The pathogenesis of schizophrenia is the participation of a variety of risk factors, and sex is an important factor.34,35 Our study showed that rs5326 was statistically different between cases and controls in males and rs4532 was statistically different between cases and controls in females by the χ2 test. Unfortunately, the impact of sex-specific mechanisms in schizophrenia is unclear, and needs further exploration in the future. In addition, there was another limitation in our study in that we did not analyze positive and negative symptoms or cognitive performance of the patients, owing to the lack of original information.

What can we learn from these results? First, the analysis of just one gene is far from enough, because DRD1 may result in schizophrenia by interacting with other dopaminergic-related genes, such as synthase genes, metabolic genes, transporter genes, and others.

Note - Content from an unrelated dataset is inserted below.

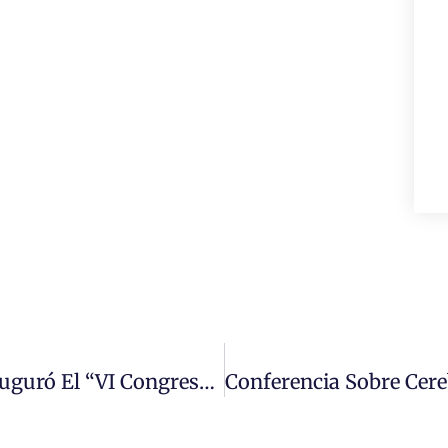
Universidad Miguel De Cervantes Inauguró El “VI Congreso Colaborativo Online En Educación: Inclusión, Interculturalidad Y Coeducación Y La Integración De Estudiantes No Tradicionales”.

Additionally, other neurotransmitters are also involved in the pathogenesis of schizophrenia. We cannot definitively rule out a role for any of these genes in schizophrenia. Therefore, further studies should be focused on genome-wide SNP analysis and gene–gene interactions to determine their possible roles in the etiology of schizophrenia.

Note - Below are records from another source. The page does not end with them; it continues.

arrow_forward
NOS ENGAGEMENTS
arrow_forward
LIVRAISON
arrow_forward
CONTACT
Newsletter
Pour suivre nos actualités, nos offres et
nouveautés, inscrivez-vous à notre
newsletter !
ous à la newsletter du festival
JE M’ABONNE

Second, multiethnic studies with large samples are essential. Many of the ORs for association are in a plausible range (1.10–1.23) for small susceptibility effects, but below what would produce significant P-values in smaller samples.36 The larger ORs in some previous reports may either be false positives or inflated estimates of genetic effects, while association studies of large samples provide more power. In the present study, we reported rs201089398 for the first time. With regard to the limited samples, the slightly lower frequency of this new locus might not reveal the potential association with schizophrenia in the Chinese Han population. Besides, our results demonstrated that the genotype frequencies of DRD1 are variable in different ethnic groups. Therefore, through multiethnic studies, it will likely be easier to find a genetic effect for susceptibility to schizophrenia.

Third, genetic heterogeneity is a significant challenge in the study of schizophrenia,37 and family-based studies could overcome this problem effectively.38 Our results need to be clarified through analysis of extensive family studies. Additionally, paranoid schizophrenia, as a subtype of schizophrenia, includes positive and negative symptoms, which show different clinical manifestations. Unfortunately, due to the limited data, we did not do a more detailed analysis. Overall, the shortcomings of our study could partially inform future researchers.

In summary, although our study did not find a genetic association between DRD1 and paranoid schizophrenia, its possible role in the risk of schizophrenia cannot be definitively excluded. Further and larger studies are necessary to evaluate the effect of DRD1 polymorphisms on the etiology of schizophrenia, and our data may provide a reference.